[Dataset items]
________

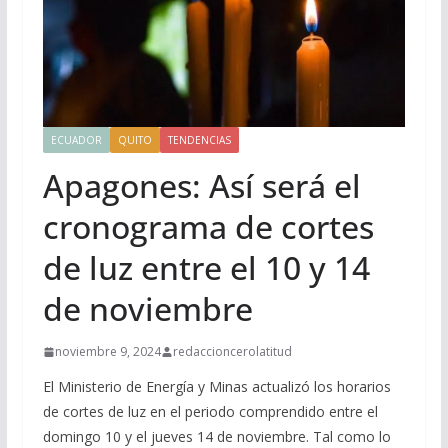
ECUADOR
QUITO
TENDENCIAS
Apagones: Así será el
cronograma de cortes
de luz entre el 10 y 14
de noviembre
noviembre 9, 2024
redaccioncerolatitud
El Ministerio de Energía y Minas actualizó los horarios
de cortes de luz en el periodo comprendido entre el
domingo 10 y el jueves 14 de noviembre. Tal como lo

________

Try it: Leave the pictures out and reproduce every record above exactly.

Response area:
ECUADOR
QUITO
TENDENCIAS
Apagones: Así será el
cronograma de cortes
de luz entre el 10 y 14
de noviembre
noviembre 9, 2024
redaccioncerolatitud
El Ministerio de Energía y Minas actualizó los horarios
de cortes de luz en el periodo comprendido entre el
domingo 10 y el jueves 14 de noviembre. Tal como lo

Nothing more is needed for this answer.